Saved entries
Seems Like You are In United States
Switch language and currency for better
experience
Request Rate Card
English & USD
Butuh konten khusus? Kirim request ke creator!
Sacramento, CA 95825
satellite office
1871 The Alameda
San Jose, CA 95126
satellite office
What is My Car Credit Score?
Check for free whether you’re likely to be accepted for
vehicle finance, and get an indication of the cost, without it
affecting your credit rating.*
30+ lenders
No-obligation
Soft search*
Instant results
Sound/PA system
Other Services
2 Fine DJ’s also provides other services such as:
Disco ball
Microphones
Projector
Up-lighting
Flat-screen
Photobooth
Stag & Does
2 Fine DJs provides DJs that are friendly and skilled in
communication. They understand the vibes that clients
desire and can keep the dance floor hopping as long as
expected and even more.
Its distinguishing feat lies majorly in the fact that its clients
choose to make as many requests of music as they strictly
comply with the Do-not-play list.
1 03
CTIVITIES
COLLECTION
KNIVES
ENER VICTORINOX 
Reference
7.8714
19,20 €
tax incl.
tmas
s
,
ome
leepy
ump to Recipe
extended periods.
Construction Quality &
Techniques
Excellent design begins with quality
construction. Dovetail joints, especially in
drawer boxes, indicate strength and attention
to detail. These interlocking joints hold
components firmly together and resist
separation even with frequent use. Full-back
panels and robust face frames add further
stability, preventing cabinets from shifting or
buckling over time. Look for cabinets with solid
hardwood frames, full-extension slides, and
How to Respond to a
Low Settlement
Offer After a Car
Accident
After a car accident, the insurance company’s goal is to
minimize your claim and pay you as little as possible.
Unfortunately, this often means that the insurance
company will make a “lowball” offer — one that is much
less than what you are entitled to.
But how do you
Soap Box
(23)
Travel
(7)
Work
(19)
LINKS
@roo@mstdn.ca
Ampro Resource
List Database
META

*JOB*:
Reproduce every line of the rows above word for word, keeping the original spelling, punctuation and line breaks.

*SOLUTION*:
Seems Like You are In United States
Switch language and currency for better
experience
Request Rate Card
English & USD
Butuh konten khusus? Kirim request ke creator!
Sacramento, CA 95825
satellite office
1871 The Alameda
San Jose, CA 95126
satellite office
What is My Car Credit Score?
Check for free whether you’re likely to be accepted for
vehicle finance, and get an indication of the cost, without it
affecting your credit rating.*
30+ lenders
No-obligation
Soft search*
Instant results
Sound/PA system
Other Services
2 Fine DJ’s also provides other services such as:
Disco ball
Microphones
Projector
Up-lighting
Flat-screen
Photobooth
Stag & Does
2 Fine DJs provides DJs that are friendly and skilled in
communication. They understand the vibes that clients
desire and can keep the dance floor hopping as long as
expected and even more.
Its distinguishing feat lies majorly in the fact that its clients
choose to make as many requests of music as they strictly
comply with the Do-not-play list.
1 03
CTIVITIES
COLLECTION
KNIVES
ENER VICTORINOX 
Reference
7.8714
19,20 €
tax incl.
tmas
s
,
ome
leepy
ump to Recipe
extended periods.
Construction Quality &
Techniques
Excellent design begins with quality
construction. Dovetail joints, especially in
drawer boxes, indicate strength and attention
to detail. These interlocking joints hold
components firmly together and resist
separation even with frequent use. Full-back
panels and robust face frames add further
stability, preventing cabinets from shifting or
buckling over time. Look for cabinets with solid
hardwood frames, full-extension slides, and
How to Respond to a
Low Settlement
Offer After a Car
Accident
After a car accident, the insurance company’s goal is to
minimize your claim and pay you as little as possible.
Unfortunately, this often means that the insurance
company will make a “lowball” offer — one that is much
less than what you are entitled to.
But how do you
Soap Box
(23)
Travel
(7)
Work
(19)
LINKS
@roo@mstdn.ca
Ampro Resource
List Database
META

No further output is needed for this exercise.